For her my tears shall fall, for her my prayers ascend;
to her my cares and toils be giv’n, ’til toils and cares shall end.

Stanza 4 sings of the church as the reason for our “highest joy” as we “prize her heavenly ways” (so much better than earthly ways all around us), enjoying “her sweet communion” as we join others in fulfilling our membership vows and singing “her hymns of love and praise.”

Beyond my highest joy I prize her heav’nly ways,
her sweet communion, solemn vows, her hymns of love and praise.

Stanza 5 sings most directly to Jesus, “our Savior and King,” as the Friend who has brought us into His body, the church, and who assures us of ultimate deliverance “from every snare and foe.”

Jesus, Thou Friend divine, our Savior and our King,
Thy hand from ev’ry snare and foe shall great deliv’rance bring.

Stanza 6 sings of our future hope that is as sure as the truth of God’s own word, that to Zion, His church, the “brightest glories” of earth and the even “brighter bliss of heaven” will be ours.

Sure as Thy truth shall last, to Zion shall be giv’n
the brightest glories earth can yield, and brighter bliss of heav’n.
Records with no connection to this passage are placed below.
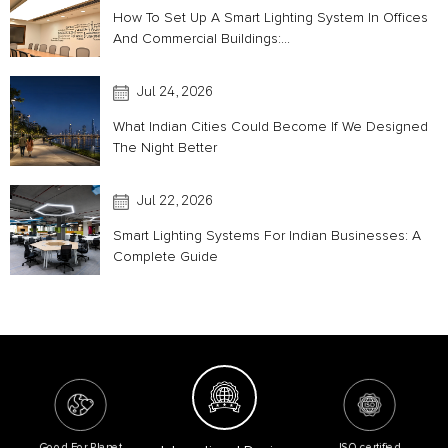
How To Set Up A Smart Lighting System In Offices
And Commercial Buildings:...
Jul 24, 2026
What Indian Cities Could Become If We Designed
The Night Better
Jul 22, 2026
Smart Lighting Systems For Indian Businesses: A
Complete Guide
Good For Planet
ISO certified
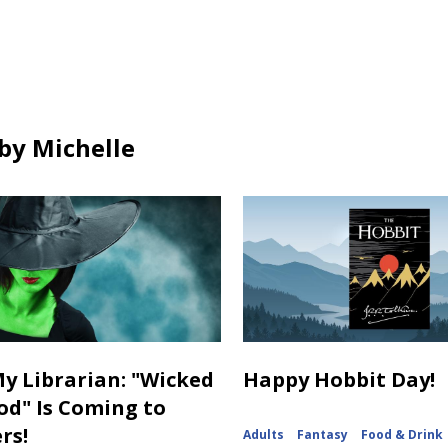
ds
cards
cards
in
in
by Michelle
y Librarian: "Wicked
Happy Hobbit Day!
od" Is Coming to
rs!
Adults
Fantasy
Food & Drink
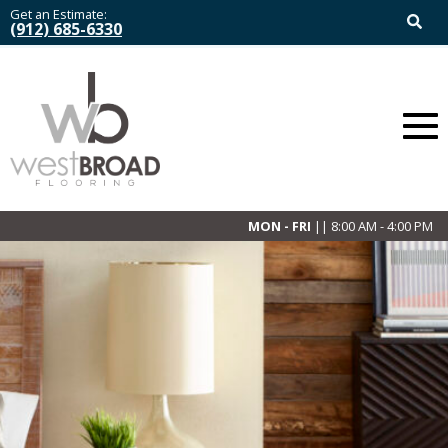
Get an Estimate:
(912) 685-6330
MON - FRI
|| 8:00 AM - 4:00 PM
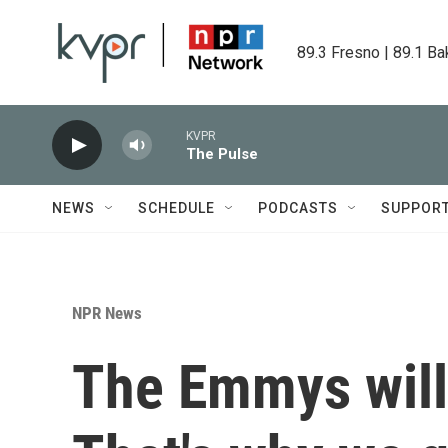
Skip to main content
89.3 Fresno | 89.1 Ba
KVPR
The Pulse
NEWS
SCHEDULE
PODCASTS
SUPPOR
NPR News
The Emmys will 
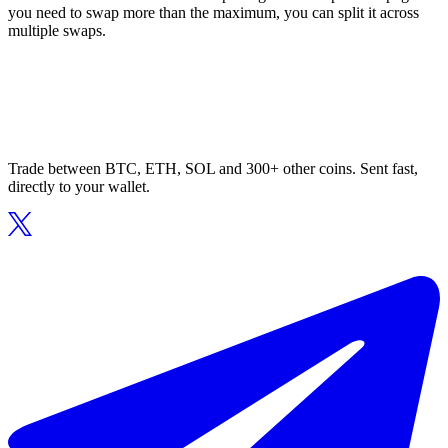
you need to swap more than the maximum, you can split it across
multiple swaps.
Trade between BTC, ETH, SOL and 300+ other coins. Sent fast,
directly to your wallet.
The tune for this hymn text, ST. THOMAS, first appeared in Aaron Williams’ 1763 collection of tunes. It is also often used with Isaac Watts’ text, “Come, We That Love the Lord.” Williams (1731-1776) was a Welsh singing teacher, music engraver, and clerk at the Presbyterian Scots Church, London Wall. He published various church music collections, some intended for church choirs.   Since Williams never claimed authorship of this tune, many believe it was not Williams’ original melody but rather an adaptation from a work by George F. Handel.